Monday, February 15, 2010

Operation: Calypso!



Okay, well...

On Friday evening, I stopped by a Dollar store on avenue du Parc - one of those places with a heavy fluorescent buzz and off-brand toys that seem funny until you realize that some poor kid with a single mother is wondering how he'll be able to pass off his underwater warriors from the Operation: Calypso line* ($1.25, includes action figurine and three bendable attack fish companions) as part of the GI: Joe universe. My mission was to find a mask, or some items with which to construct a mask for a party happening later.

And...

After poking around, I realized that masquerade parties only appeal to two constituencies: girls and drag queens (good thing for masquerades that the first constituency makes up 50% of the population). A guy would only actively participate in one to placate/impress a girl he's got his eye on. Maybe it's a whiff of Robespierrean French Revolutionary abhorrence at the mores and modes of the Ancien Regime that turns us off. Do you know any men who liked Sofia Coppola's Mario Antoinette, for example? Panned by critics, but adored by more than a number of women I can think of.

But...

Given that my current ladyfriend and Valentine wasn't even going to be at the party, it seemed all sorts of stupid to strap a piece of cardboard with cat whiskers around my face; to wear while making chit-chat with a production assistant wearing a beaked mask like the Knife, circa Silent Shout.

I haven't learned much in my six years as an Anglophone in Montreal (certainly not French!), but I have learned to mostly make nice.

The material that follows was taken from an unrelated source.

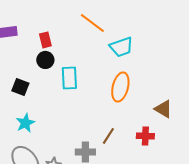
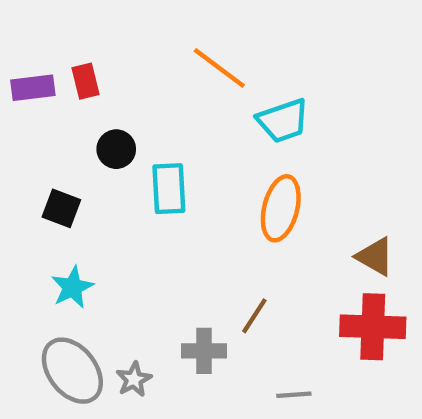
red rectangle: (45, 40) -> (86, 81), moved
red cross: (145, 136) -> (373, 327), moved, size x1.6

I think it was this spirit of going along with a culture not my own that made it seem plausible to me that I'd be peacock-strutting around a bar with a bunch of other fellow revelers in a goofy mask. Francophones recognize that Anglophones have some tired and embarrassing idee fixes, hang-ups and sacred cows that it's best not to harp on (middle names, getting married before procreating, monogamy, selling home-made jewelry on Etsy), just as Anglophones realize that, for the sake of cultural peace, it's best not to make fun of gymnasts in leotards and face-paint dancing around a giant egg to New Age music**. They're reasonably accommodating, and we're assimilating. Or at least keeping our mouth shut. But sometimes, before you're even aware, the spirit of assimilation has come over you, and you're engaged in some pseudo-minstrel show. Speaking of which, I think the Olympics have to be the longest running and most expensive minstrel show in history.***

So...

I ended up at Sparrow, talking about adult things like having children and watching a girl named after a Verdi opera carve a dancefloor of her own out of the middle of the room, soundtrack provided by former campus radio aficionado and current nice-guy Mitz Takahashi.

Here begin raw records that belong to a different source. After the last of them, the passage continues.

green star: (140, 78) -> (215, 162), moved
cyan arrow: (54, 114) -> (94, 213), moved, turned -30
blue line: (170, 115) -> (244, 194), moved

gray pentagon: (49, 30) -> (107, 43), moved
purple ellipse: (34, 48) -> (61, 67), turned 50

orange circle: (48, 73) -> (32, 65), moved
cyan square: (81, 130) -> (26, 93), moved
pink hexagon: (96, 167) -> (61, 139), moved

* I don't think that these toys had anything to do with the 1969 British invasion of the Anguillans in the Caribbean, but the thought that they could is amusing...

** To say little of the fact that most of our linguistic continental brethren will happily shell out hundreds of dollars to watch that spectacle when it shows up in Las Vegas.

*** I've had a real Saul to Paul on the road to Damascus moment after watching this video. The Separatists were right. Get me out of this stupid country.

I started writing this lengthy piece in mid-December about melancholy and dance music and the minor 7th, starting with Arthur Russell and working my way up to the Russell-esque stylings of Kelley Polar... I've tried to return to it a couple of times in the past couple of months, but I've always been defeated by it. Maybe if I'd spent more of my weekend mornings in the mid-90s coming down from designer chemicals, listening to The Orb's Pink Fluffy Clouds I'd be able to power through. All this to say that I've posted about it now, so I'll feel obligated to finish it in the next couple of days and post it.